EXERCISES TO COMPLETE ▸
a) In the passage about Kathy Sullivan, which two Omega watches did she wear aboard the DVS Limiting Factor submersible?
b) Transcribe the stretch of the Kathy Sullivan passage from "Kathy D. Sullivan" through "below sea level.".
c) Turn the paragraph of the Kathy Sullivan passage that begins "Kathy Sullivan, the first female American NASA astronaut" into a short bulleted list of its main facts.

DOCUMENT PASSAGE ▸
==*==

Kathy D. Sullivan describes what it was like to be the only person to both walk in space and reach the earth's deepest point.

Kathy Sullivan Exiting the DVS Limiting Factor Enrique Alvarez

Omega cemented its bragging rights for eternity when it put its Speedmaster model on the first man to ever walk on the moon. Recently, the Swiss watchmaker added another notch to its belt with not one, but two Omega watches worn by the first woman to ever reach the Challenger Deep, the earth’s deepest point at 10,902 meters to 10,929 meters (or 35,768 feet to 35,856 feet) below sea level.

Kathy Sullivan, the first female American NASA astronaut to walk in space in 1984, became the first woman to ever dive to the Challenger Deep at 35,810 feet, which is roughly 7 miles below the ocean’s surface, in June. She also set a record as the first human to ever descend to earth’s deepest point and walk in space. Strapped to her wrists aboard the DVS Limiting Factor submersible, she was wearing an Omega Seamaster Planet Ocean 600M and a Speedmaster Skywalker X-33.

Omega Seamaster 600M

Omega Seamaster Planet Ocean 600M  Courtesy of Omega

Timing is, of course, everything on extreme missions that can put one’s life at risk. “When you’re on the bottom of the seafloor you feel just like you feel when you’re sitting in a chair at your desk, except you’re keenly aware that right outside that little sphere, is absolutely crushing pressure—8 tons per square inch,” Sullivan told Robb Report. “It’s like an elephant on stiletto heels.” The dive was an effort, alongside Victor Vescovo—an American private equity investor, retired naval officer and undersea explorer—to improve and refine the topographic maps of the bottom of the Challenger Deep, which Sullivan says, unsurprisingly, is “not an easy thing to do almost 11,000 meters under the water.”

==*==

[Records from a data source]
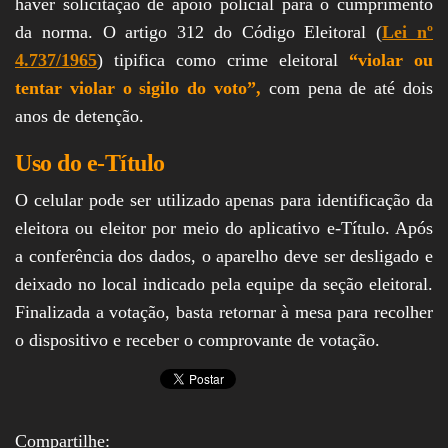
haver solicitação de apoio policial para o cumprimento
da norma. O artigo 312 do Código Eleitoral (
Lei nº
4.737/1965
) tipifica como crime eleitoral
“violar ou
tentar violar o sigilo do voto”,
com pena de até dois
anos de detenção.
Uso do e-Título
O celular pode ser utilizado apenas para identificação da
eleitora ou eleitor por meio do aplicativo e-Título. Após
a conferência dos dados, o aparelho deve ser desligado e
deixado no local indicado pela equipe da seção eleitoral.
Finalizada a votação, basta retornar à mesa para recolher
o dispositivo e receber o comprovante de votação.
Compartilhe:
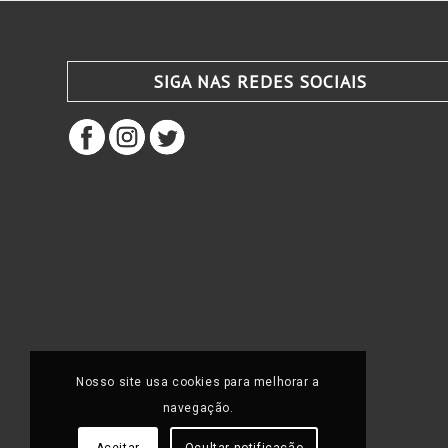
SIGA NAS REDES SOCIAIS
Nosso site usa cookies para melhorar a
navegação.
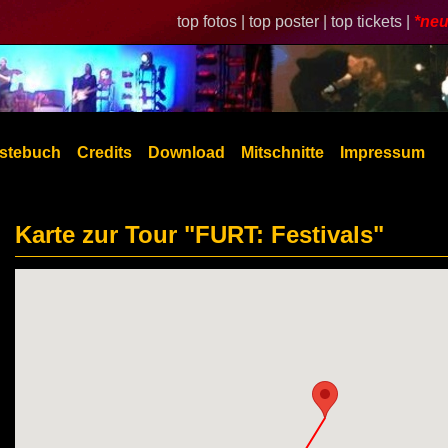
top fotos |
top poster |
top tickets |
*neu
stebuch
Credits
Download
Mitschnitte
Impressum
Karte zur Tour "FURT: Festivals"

==*==

ANSWERS TO THE EXERCISES ▸
a) An Omega Seamaster Planet Ocean 600M and a Speedmaster Skywalker X-33.

b)
Kathy D. Sullivan describes what it was like to be the only person to both walk in space and reach the earth's deepest point.

Kathy Sullivan Exiting the DVS Limiting Factor Enrique Alvarez

Omega cemented its bragging rights for eternity when it put its Speedmaster model on the first man to ever walk on the moon. Recently, the Swiss watchmaker added another notch to its belt with not one, but two Omega watches worn by the first woman to ever reach the Challenger Deep, the earth’s deepest point at 10,902 meters to 10,929 meters (or 35,768 feet to 35,856 feet) below sea level.

c)
- In 1984, Kathy Sullivan became the first female American NASA astronaut to walk in space.
- In June, she became the first woman to dive to the Challenger Deep, reaching 35,810 feet, roughly 7 miles below the ocean's surface.
- She is the first human both to descend to earth's deepest point and to walk in space.
- Aboard the DVS Limiting Factor submersible, she wore an Omega Seamaster Planet Ocean 600M and a Speedmaster Skywalker X-33.